Une soirée où la magie s’invite

Pourquoi retourner voir Patrick Watson en spectacle, par une si grande chaleur, dans une marée humaine aussi importante que celle attendue par le Festival International de Jazz de Montréal? Plusieurs raisons expliquent cette irrépressible envie. Oui bien sûr, son talent plus grand que nature, mais plus encore.
Musique pour l’âme

Watson est comme un endroit toujours en mouvance, en évolution. Un lieu qu’il fait bon visiter encore et encore. Un espace composé d’authenticité et de chansons s’adressant directement à l’âme. Une musique hors de l’espace temps, qui nous transporte vers un sentiment de plénitude, qui pousse à la reconnection à soi.

C’est d’ailleurs devant une foule attentive que Watson a fait son entrée sur scène, en compagnie de choristes aux atours ornés de petites lumières. Dès les premières notes de Gordon in the Willows, on sentait la magie opérer. Une magie en crescendo tout au long du spectacle, qui naît au contact de l’artiste et de son public, aussi silencieux qu’à la messe du dimanche.

De surprise en surprise
Interprétant quelques chansons de son dernier album, Uh Oh, l’auteur-compositeur-interprète a ravi le public grâce à la présence d’invitées de renoms. La grande Martha Wainwright, guitare à la main, l’accompagnait à l’interprétation de leur chanson House on fire. Un moment de pure cohésion.

Cette complicité s’est aussi manifestée avec November Ultra, Solann et Klô Pelgag, Sans oublier bien sûr, sa partenaire musicale de longue date, La Force, qui accompagne Watson depuis des années, tout comme Mishka Stein, à ses côtés depuis 26 ans et Olivier Fairfield, arrivé plus récemment, mais dotée d’une expérience notable.

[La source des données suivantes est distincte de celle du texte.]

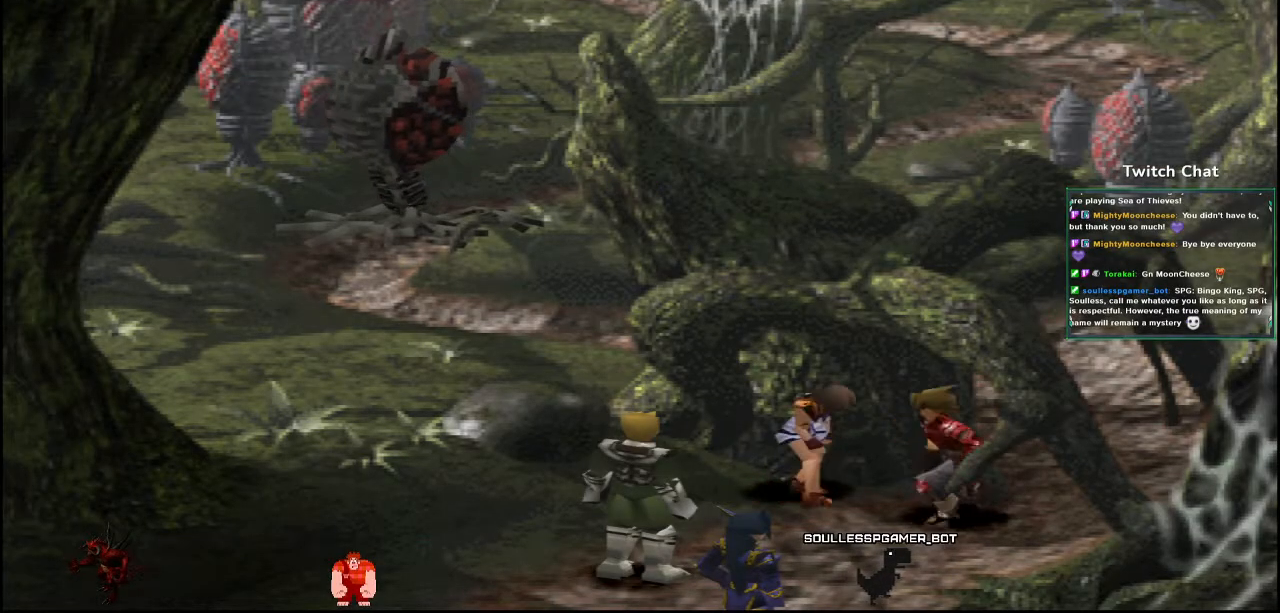
{"dt_ms": 500, "buttons": ["CIRCLE"], "left_stick": "center", "right_stick": "center", "events": [[50, "CIRCLE", "up"], [333, "CIRCLE", "down"]]}
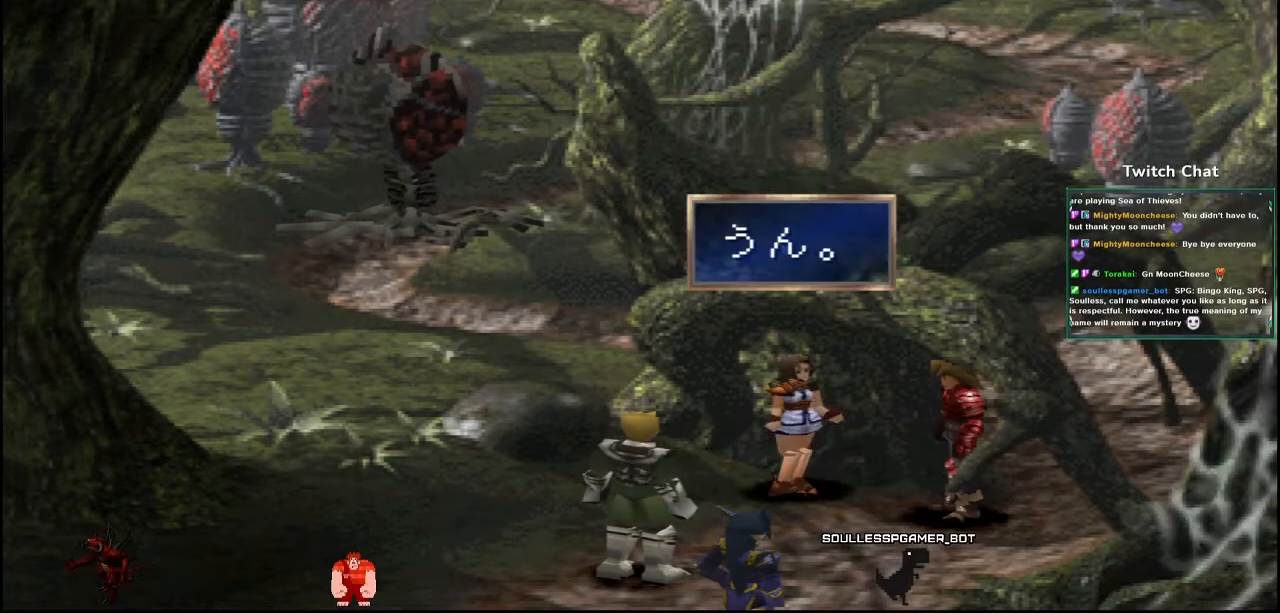
{"dt_ms": 500, "buttons": ["CIRCLE"], "left_stick": "center", "right_stick": "center", "events": [[367, "CIRCLE", "up"], [467, "CIRCLE", "down"]]}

Une structure à la fois trampoline et escalier trônait en plein centre de la place des festivals, celle de Yoann Bourgeois, acrobate trampoliniste. Sa prestation durant la pièce Here comes the river, illustratrait les paroles et la mélodie à la perfection. Autre moment inattendu, la chanson Hey, that’s no way to say goodbye de Leonard Cohen, à laquelle s’est ajouté les incomparables The Barr Brothers.

Conclusion en confettis
En conclusion de cette performance inoubliable, la toute dernière pièce : We fly for the ones we love, composée à la mémoire de son frère Kris. Une chanson émouvante avec laquelle, encore une fois. Patrick Watson interpelle le meilleur de chaque personne qui l’écoute. Tu as raison Patrick, c’est avec l’amour que l’on guérira le monde.

Pour vous laisser bercer et vivre une expérience unique, sachez que Patrick Watson figure sur la programmation du Festival d’Été de Québec, avant de s’envoler pour l’Europe. S’il reste des billets, n’hésitez plus!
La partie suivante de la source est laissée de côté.